● Dataset entries:
◆ ◆ ◆ ◆ ◆
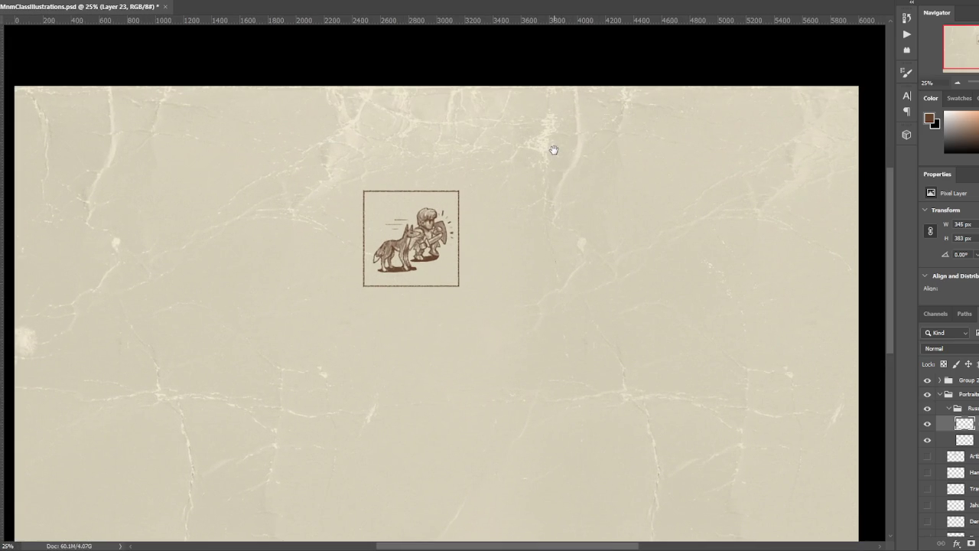
pyautogui.click(966, 440)
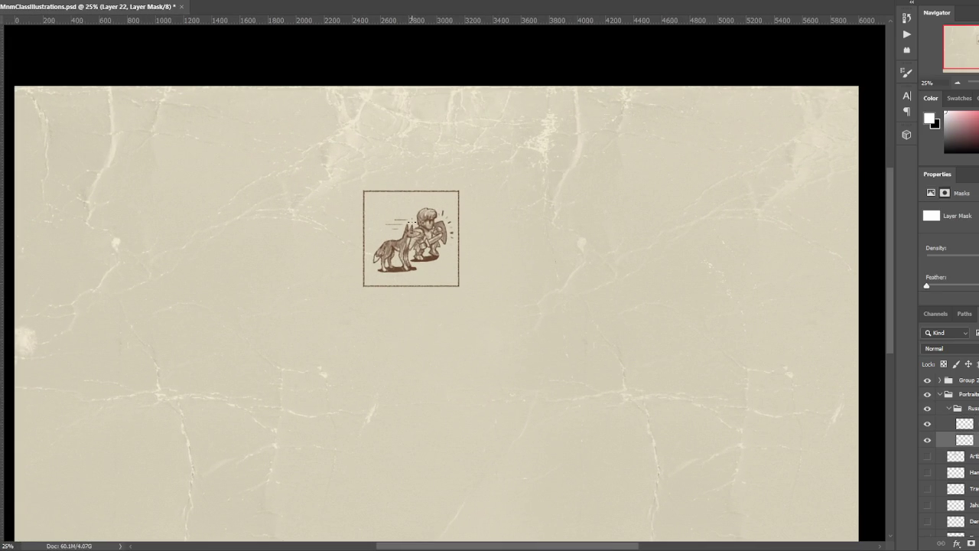
pyautogui.press('x')
# - Reframe the portrait in view and briefly toggle the wolf layer's visibility
pyautogui.moveTo(489, 179); pyautogui.dragTo(465, 143)
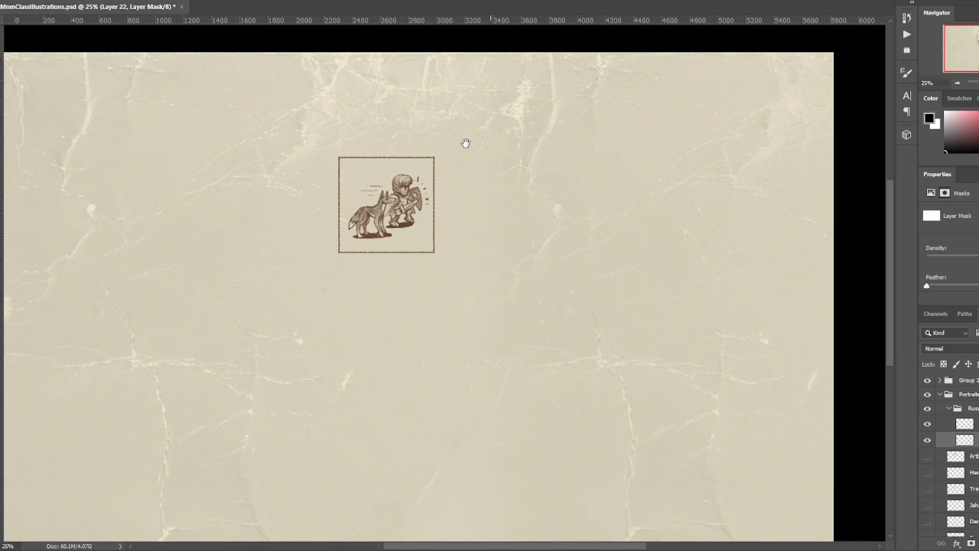
pyautogui.scroll(1, 465, 149)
◆ ◆ ◆ ◆ ◆
● DIRECTIONS FOR THIS TASK: Every entry must be reproduced exactly, with the images left out.

● ANSWER TO THIS EXERCISE:
pyautogui.click(966, 440)
pyautogui.press('x')
# - Reframe the portrait in view and briefly toggle the wolf layer's visibility
pyautogui.moveTo(489, 179); pyautogui.dragTo(465, 143)
pyautogui.scroll(1, 465, 149)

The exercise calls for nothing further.